## GOAL OF THE EXERCISE:
Leave out the pictures and repeat the data exactly.

## THE DATA:
▬▬▬▬▬▬▬▬▬▬

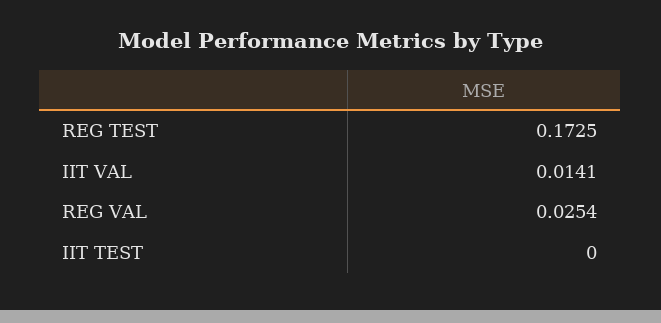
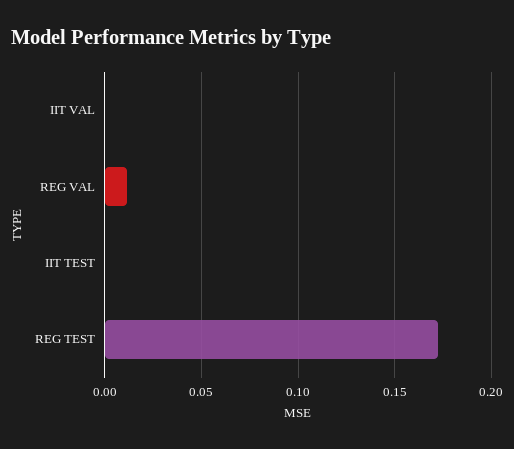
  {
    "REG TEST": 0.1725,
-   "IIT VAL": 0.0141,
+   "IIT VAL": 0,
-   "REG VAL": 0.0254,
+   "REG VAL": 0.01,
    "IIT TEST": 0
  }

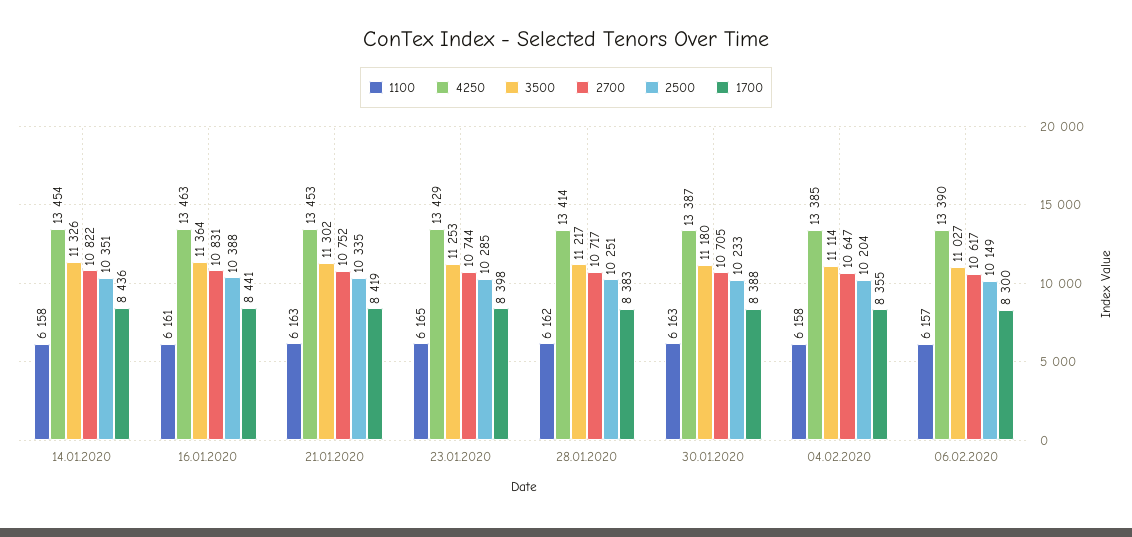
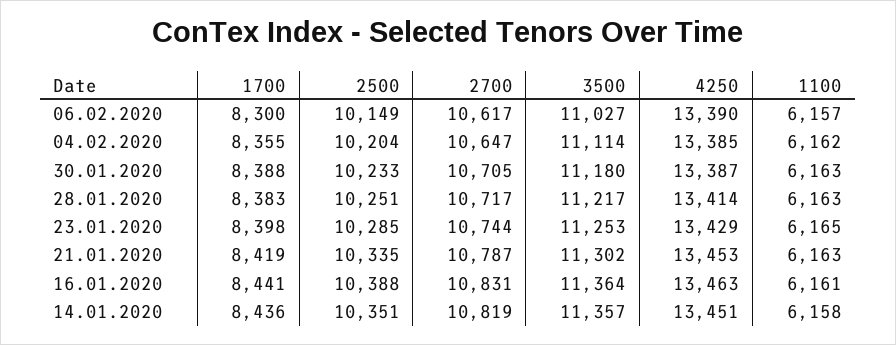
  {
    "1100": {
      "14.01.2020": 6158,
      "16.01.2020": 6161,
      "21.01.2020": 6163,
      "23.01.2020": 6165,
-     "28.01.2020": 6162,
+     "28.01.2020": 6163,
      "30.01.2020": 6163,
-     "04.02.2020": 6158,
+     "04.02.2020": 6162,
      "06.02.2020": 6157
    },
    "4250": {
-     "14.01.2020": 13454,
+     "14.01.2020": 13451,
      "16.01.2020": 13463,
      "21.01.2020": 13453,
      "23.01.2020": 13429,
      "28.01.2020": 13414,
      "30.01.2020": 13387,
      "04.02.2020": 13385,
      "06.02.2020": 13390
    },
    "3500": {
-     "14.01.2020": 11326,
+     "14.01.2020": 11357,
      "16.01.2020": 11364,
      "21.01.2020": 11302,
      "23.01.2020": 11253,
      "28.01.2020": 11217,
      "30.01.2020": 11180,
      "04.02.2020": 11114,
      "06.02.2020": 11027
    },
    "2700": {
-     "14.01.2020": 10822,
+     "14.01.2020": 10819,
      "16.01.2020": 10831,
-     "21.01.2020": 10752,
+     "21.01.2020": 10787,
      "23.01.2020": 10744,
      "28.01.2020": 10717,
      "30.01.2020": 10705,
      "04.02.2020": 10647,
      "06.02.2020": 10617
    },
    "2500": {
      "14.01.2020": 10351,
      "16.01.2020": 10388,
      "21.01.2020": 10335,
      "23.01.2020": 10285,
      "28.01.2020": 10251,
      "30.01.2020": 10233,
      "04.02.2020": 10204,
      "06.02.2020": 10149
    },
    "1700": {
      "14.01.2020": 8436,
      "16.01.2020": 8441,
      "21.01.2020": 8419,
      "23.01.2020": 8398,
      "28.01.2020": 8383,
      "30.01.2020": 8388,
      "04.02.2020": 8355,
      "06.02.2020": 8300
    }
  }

▬▬▬▬▬▬▬▬▬▬

## RESPONSE AREA:
  {
    "REG TEST": 0.1725,
-   "IIT VAL": 0.0141,
+   "IIT VAL": 0,
-   "REG VAL": 0.0254,
+   "REG VAL": 0.01,
    "IIT TEST": 0
  }

  {
    "1100": {
      "14.01.2020": 6158,
      "16.01.2020": 6161,
      "21.01.2020": 6163,
      "23.01.2020": 6165,
-     "28.01.2020": 6162,
+     "28.01.2020": 6163,
      "30.01.2020": 6163,
-     "04.02.2020": 6158,
+     "04.02.2020": 6162,
      "06.02.2020": 6157
    },
    "4250": {
-     "14.01.2020": 13454,
+     "14.01.2020": 13451,
      "16.01.2020": 13463,
      "21.01.2020": 13453,
      "23.01.2020": 13429,
      "28.01.2020": 13414,
      "30.01.2020": 13387,
      "04.02.2020": 13385,
      "06.02.2020": 13390
    },
    "3500": {
-     "14.01.2020": 11326,
+     "14.01.2020": 11357,
      "16.01.2020": 11364,
      "21.01.2020": 11302,
      "23.01.2020": 11253,
      "28.01.2020": 11217,
      "30.01.2020": 11180,
      "04.02.2020": 11114,
      "06.02.2020": 11027
    },
    "2700": {
-     "14.01.2020": 10822,
+     "14.01.2020": 10819,
      "16.01.2020": 10831,
-     "21.01.2020": 10752,
+     "21.01.2020": 10787,
      "23.01.2020": 10744,
      "28.01.2020": 10717,
      "30.01.2020": 10705,
      "04.02.2020": 10647,
      "06.02.2020": 10617
    },
    "2500": {
      "14.01.2020": 10351,
      "16.01.2020": 10388,
      "21.01.2020": 10335,
      "23.01.2020": 10285,
      "28.01.2020": 10251,
      "30.01.2020": 10233,
      "04.02.2020": 10204,
      "06.02.2020": 10149
    },
    "1700": {
      "14.01.2020": 8436,
      "16.01.2020": 8441,
      "21.01.2020": 8419,
      "23.01.2020": 8398,
      "28.01.2020": 8383,
      "30.01.2020": 8388,
      "04.02.2020": 8355,
      "06.02.2020": 8300
    }
  }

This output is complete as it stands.